The best point guards tend to enjoy interacting with people and are very comfortable in their own skin. They don’t waste time trapped inside their minds, and go about their business in a manner that makes those around them feel comfortable being themselves running on parquet as opposed to walking on eggshells.

If a point guard brings all those qualities to work every day, he’s a point guard who elevates the performance of those around him without even trying. Nine-year NBA veteran Kemba Walker, in his first season with the Boston Celtics, already has demonstrated he is a point guard who makes those around him better.

That’s not always an easy juggling act for a point guard who also happens to be a high-volume shooter, but Walker is doing it for the Celtics. Even with a two-game losing streak that they took into this bizarre five-day break in the schedule, which ends Wednesday night in Dallas, the Celtics have the fourth-best record (17-7) in the Eastern Conference.

Walker’s not moody, carries himself like someone who enjoys coming to work every day and he clearly enjoys having more talent around him than at any point in his life.

On paper, after losing two starters, including Al Horford, the Celtics had the look of a team that didn’t have reason to expect improvement off last season’s 48-win regular season and faced a tough challenge in matching that total.
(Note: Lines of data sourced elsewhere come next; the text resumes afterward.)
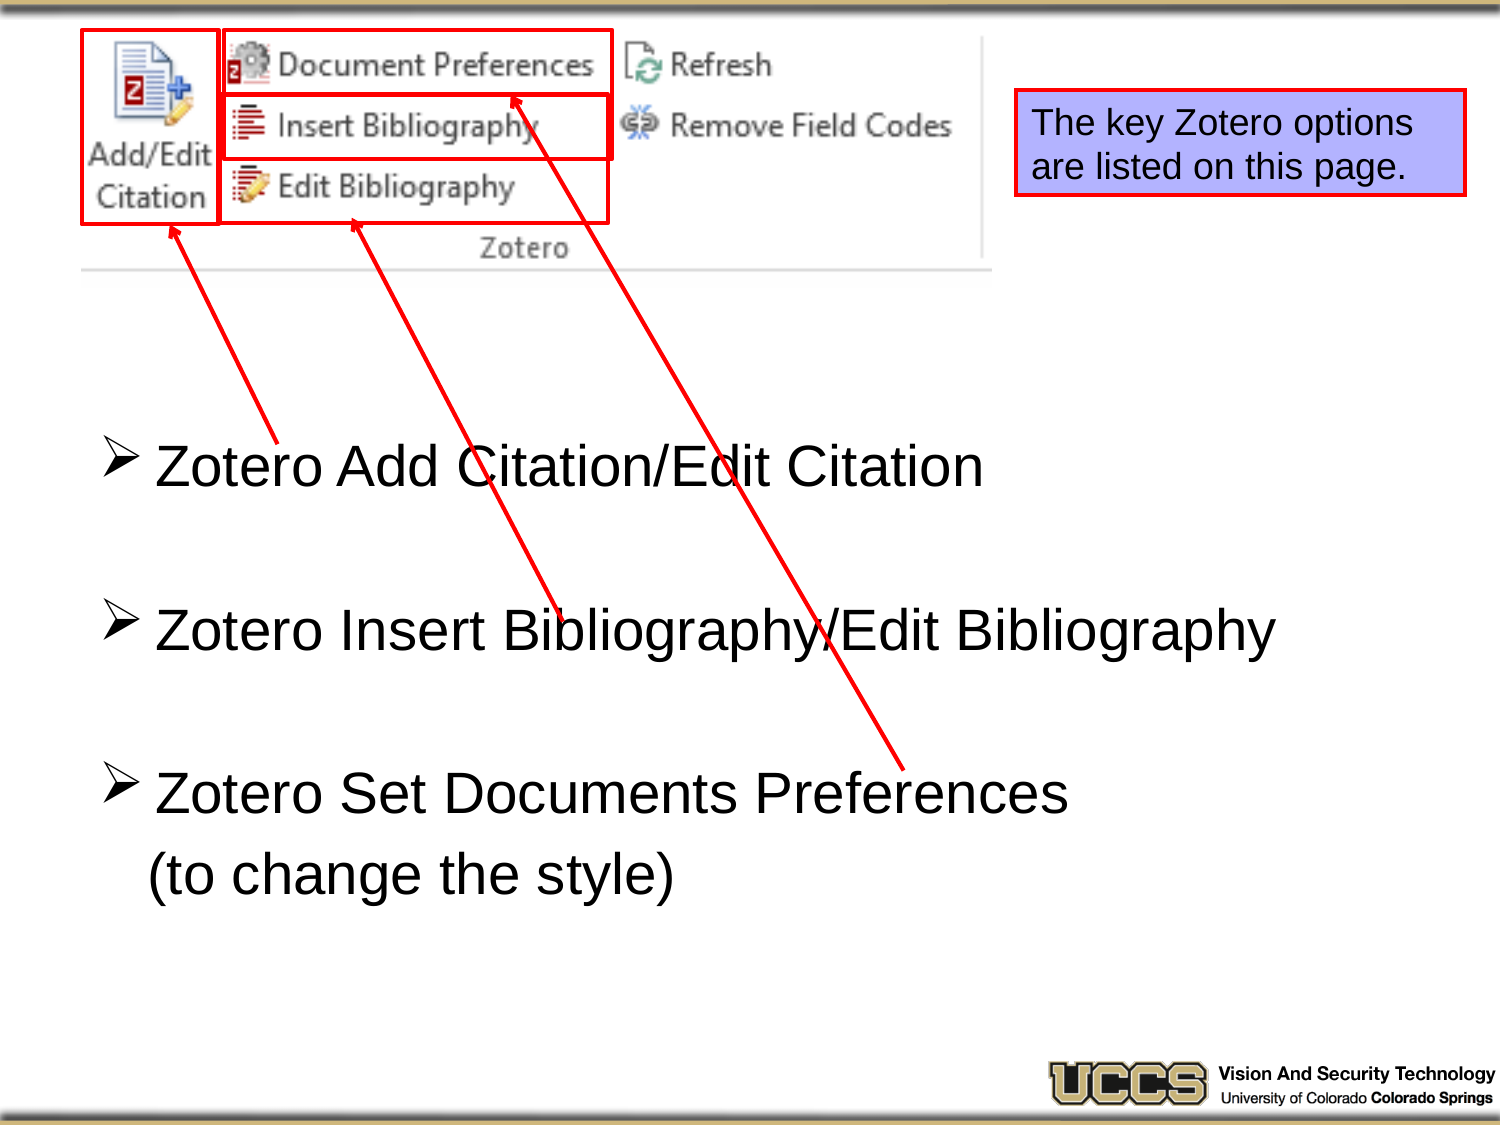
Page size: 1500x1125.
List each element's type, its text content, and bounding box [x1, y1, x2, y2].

list Zotero Add Citation/Edit Citation Zotero Insert Bibliography/Edit Bibliography Zotero Set Documents Preferences (to change the style) [83, 420, 1434, 1121]
text_box The key Zotero options are listed on this page. [1016, 90, 1465, 195]
picture [1434, 1053, 1500, 1116]
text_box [351, 217, 564, 622]
picture [81, 29, 992, 288]
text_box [169, 224, 278, 445]
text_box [510, 94, 904, 771]
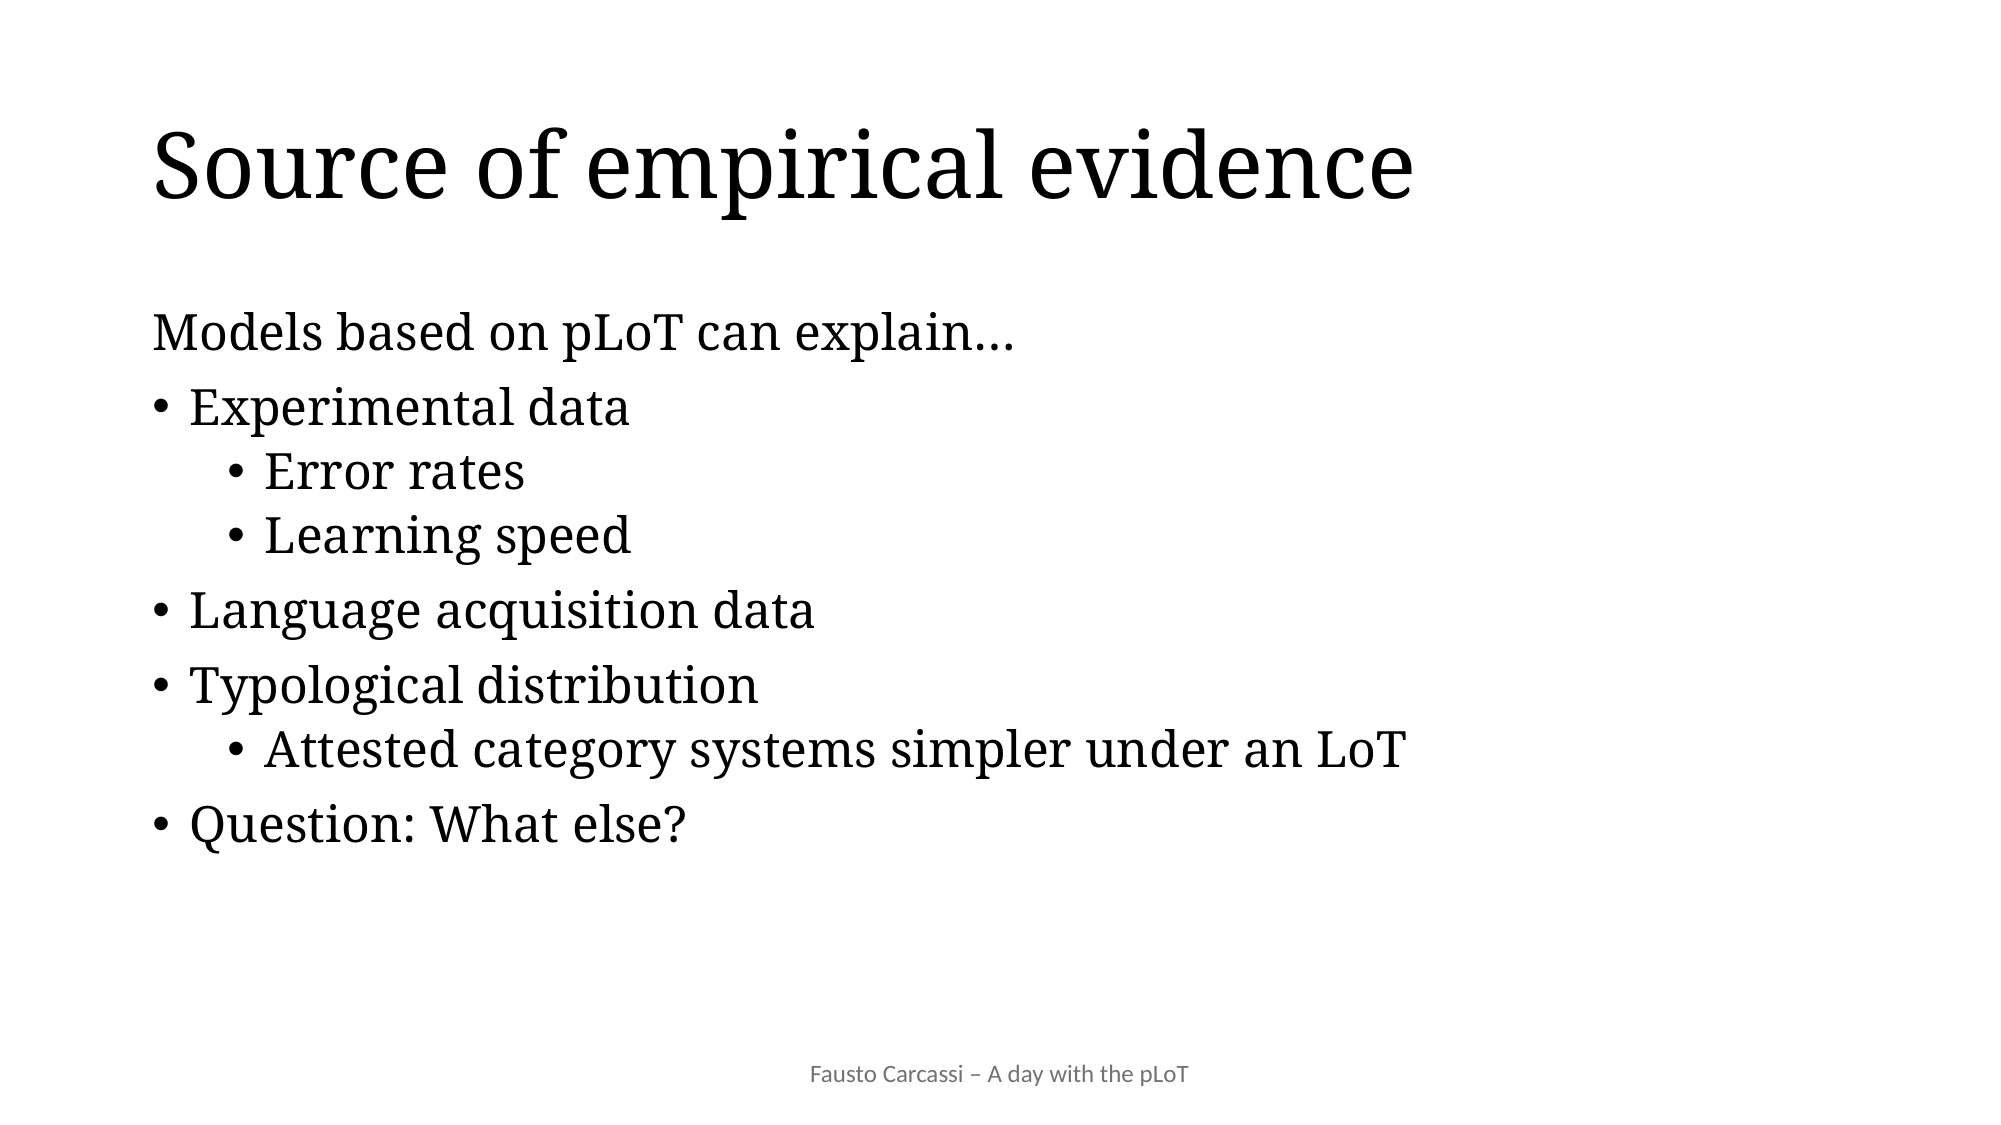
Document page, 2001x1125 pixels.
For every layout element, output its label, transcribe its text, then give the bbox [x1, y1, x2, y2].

Here they are 29 percent of the way through the schedule and on a pace to win 58 games.

When at their best, the Celtics keep the ball moving so rapidly that eventually the defense can’t keep up with the ball and whichever player has it in his hands at that point takes the shot. Surrounded by three elite talents in Gordon Hayward, Jaylen Brown and Jayson Tatum, Walker’s shooting a career-best .407 from 3-point range.

Thanks in part to the ball moving better than a year ago and in part to the players feeling comfortable being themselves, Brown and Hayward are posting better shooting stats as well. Brown’s 2-point percentage has spiked from .529 to .567, his 3-point mark from .344 to .374. Hayward’s 2-point percentage has risen from .542 to .613, his 3-point accuracy from .333 to .395.
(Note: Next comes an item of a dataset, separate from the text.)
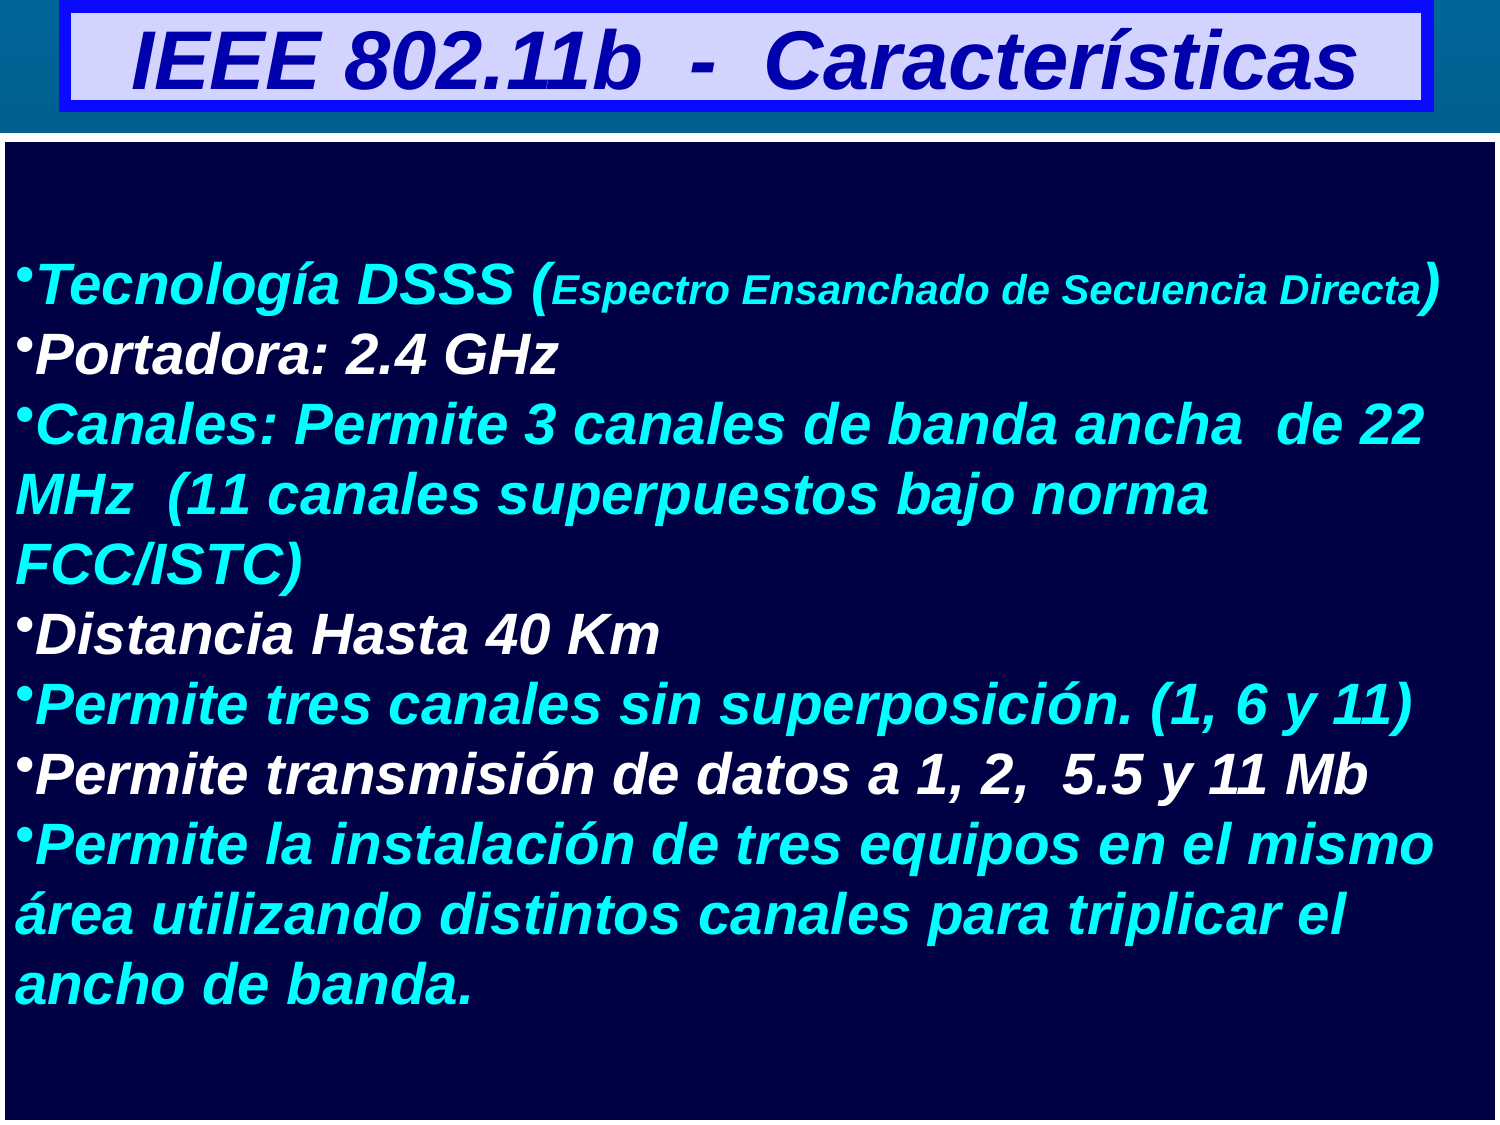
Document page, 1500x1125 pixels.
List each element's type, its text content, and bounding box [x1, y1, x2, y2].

title IEEE 802.11b - Características [64, 5, 1428, 107]
list Tecnología DSSS (Espectro Ensanchado de Secuencia Directa) Portadora: 2.4 GHz Canales: Permite 3 canales de banda ancha de 22 MHz (11 canales superpuestos bajo norma FCC/ISTC) Distancia Hasta 40 Km Permite tres canales sin superposición. (1, 6 y 11) Permite transmisión de datos a 1, 2, 5.5 y 11 Mb Permite la instalación de tres equipos en el mismo área utilizando distintos canales para triplicar el ancho de banda. [0, 137, 1500, 1125]
picture [60, 0, 1433, 111]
Celtics Coach Brad Stevens gave Walker high praise when the Philadelphia 76ers were in Boston last week by comparing his demeanor and leadership style to that of Al Horford.

“I think they’re similar in a lot of ways,” Stevens said. “They have a very similar way about them. Neither are super loud when they talk, very much worth listening to.”

They don’t create unnecessary noise. They keep their eye on the prize. They’re respected by their co-workers just by being themselves. In short, they’re the type of winners who make those playing with them better.

The fact the Celtics have improved after losing Horford says a lot about how seamlessly Walker has fit into his new team and how well Daniel Theis has taken advantage of his first opportunity as a starting NBA center.

Now that Walker leads the way without any unnecessary noise, and nobody’s questioning the extremely talented coach’s methods, the Celtics’ locker room is a good growth atmosphere for young players seeking improvement.